As an important and challenging problem in computer vision, scene text detection has been drawing researchers' interest. The performance of text detection are largely pushed forward along with the boom of deep learning. However, although people have proposed different models to improve text detection in single image, less attention is paid to improve text detection in video, which is more challenging due to effects like motion blur, extreme rotation of text lines.
Given a video as input, we want to build a new model based on existing single image text detector, and improve the performance regarding accuracy, while not bring to much overhead to system efficiency.

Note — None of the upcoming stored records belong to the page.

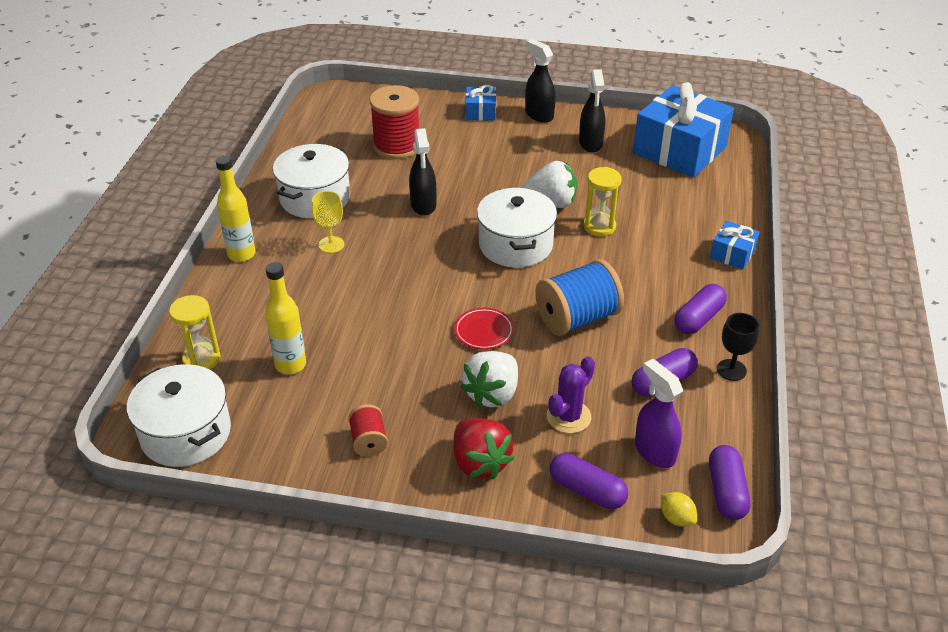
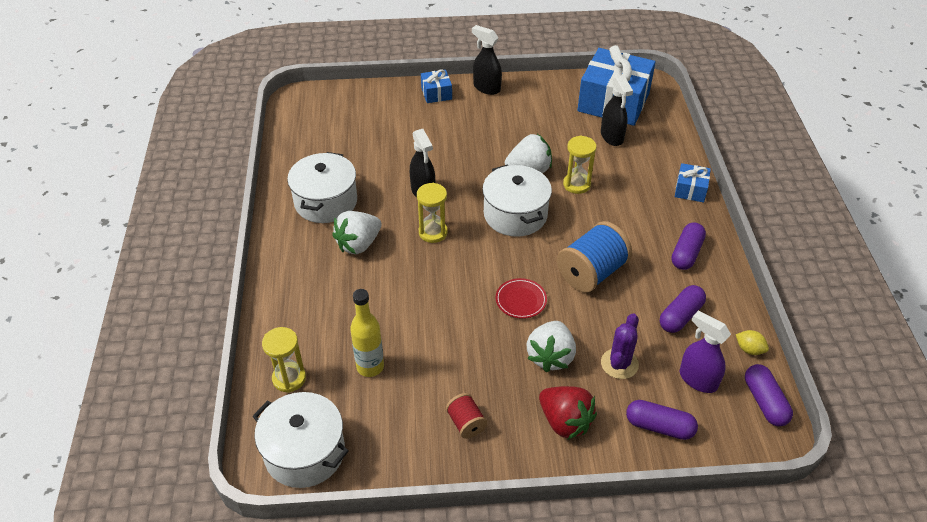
camera: 15 degrees left, 5 degrees up
(241, 254) = (282, 269): yellow bottle -> none
(331, 244) = (358, 244): yellow goblet -> white strawberry
(397, 146) = (377, 138): red spool -> none
(416, 247) = (433, 232): none -> yellow hourglass
(590, 143) = (539, 108): black spray bottle -> black spray bottle (612, 137)
(676, 518) = (736, 434): yellow lemon -> yellow lemon (749, 349)
(731, 370) = (728, 294): black goblet -> none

**Figure 1** : **Flow Estimation**From left to right are: image1, image2, dense flow map, warpped image1. Warpped image1 should be close to image2 **Figure 2** : **Good Examples**
Boxes that have challenging rotation angle, or small size, could be detected by the new model, while original EAST couldn't detect them very well, also the detected boxes geometry are more precise. **Figure 3** : **Failure Cases**
For boxes sitting near the boundary, feature aggregation would sometimes fail due to imprecise flow esimation; robust flow estimation guarantees the precision for boxes prediction. **Figure 4** : **Results Comparison**
From the preliminary test results, we could see the detection performance for some videos are boosting up when we apply flow-based feature aggregation to a single image text detector, the recall has significant improvement; However, the dense feture aggregation is not robust to all videos, especially for regions that flow estimation is not accurate. Further ways to improve flow estimation or reduce the dependency on flow need to be proposed.